La Misión de Observación Electoral de la Unión Europea (UE) concluyó que las elecciones presidenciales del 13 de abril en Ecuador fueron transparentes y no encontró pruebas que sustenten las denuncias de supuesto fraude por el uso de “tinta transferible”. Así lo señala su informe final, presentado este 27 de junio, en el que también se recomienda introducir reformas que garanticen una mayor equidad en los procesos electorales futuros.

Tras los comicios, figuras de la Revolución Ciudadana (RC), como la excandidata Luisa González y el expresidente Rafael Correa, afirmaron que existió un mecanismo para desviar votos hacia Daniel Noboa. No obstante, el jefe de la misión, Gabriel Mato, reveló que incluso tras una reunión telemática de casi dos horas con González y otros denunciantes, no se presentaron pruebas concluyentes que avalen esa versión.

# DATOS APORTADOS:

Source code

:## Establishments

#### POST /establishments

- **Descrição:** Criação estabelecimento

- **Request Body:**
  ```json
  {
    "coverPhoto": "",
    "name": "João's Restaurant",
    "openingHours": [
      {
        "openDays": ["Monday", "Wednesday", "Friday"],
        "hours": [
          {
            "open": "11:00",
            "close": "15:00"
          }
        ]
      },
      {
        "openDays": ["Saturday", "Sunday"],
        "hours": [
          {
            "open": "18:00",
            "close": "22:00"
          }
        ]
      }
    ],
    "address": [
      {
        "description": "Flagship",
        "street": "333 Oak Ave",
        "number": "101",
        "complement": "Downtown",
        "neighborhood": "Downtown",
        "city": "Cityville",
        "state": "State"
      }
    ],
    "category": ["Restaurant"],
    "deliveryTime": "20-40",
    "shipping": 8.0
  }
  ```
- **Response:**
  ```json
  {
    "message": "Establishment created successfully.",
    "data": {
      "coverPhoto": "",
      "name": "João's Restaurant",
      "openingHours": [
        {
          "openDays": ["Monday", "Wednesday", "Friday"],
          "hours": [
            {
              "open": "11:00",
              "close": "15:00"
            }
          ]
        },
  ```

# SOBRE LA TAREA:
Sigue escribiendo la nota sobre el informe de la misión de la UE acerca de las elecciones en Ecuador, a partir de su última oración.

# RESULTADO OBTENIDO:
El informe también subraya que el Consejo Nacional Electoral (CNE) actuó con eficiencia, aunque su imagen pública se ha visto afectada por las acusaciones de parcialidad. Aun así, varias figuras de la RC reconocieron el triunfo de Noboa, lo que debilitó la narrativa del supuesto fraude dentro del propio movimiento.

En materia de reformas, la misión observó con preocupación que el presidente Daniel Noboa no solicitara licencia durante la campaña, lo que permitió una fusión entre sus funciones gubernamentales y proselitistas. La UE advierte que esto, sumado a la continuidad de actividades de la Asamblea Nacional durante el proceso electoral, pudo afectar la imparcialidad del entorno político.

Por ello, el informe recomienda que, en futuras elecciones, se limite el accionar del Ejecutivo y del Legislativo durante las campañas. Entre las sugerencias están restringir actos oficiales como inauguraciones de obras, y evaluar un posible receso legislativo para evitar la instrumentalización política del debate parlamentario.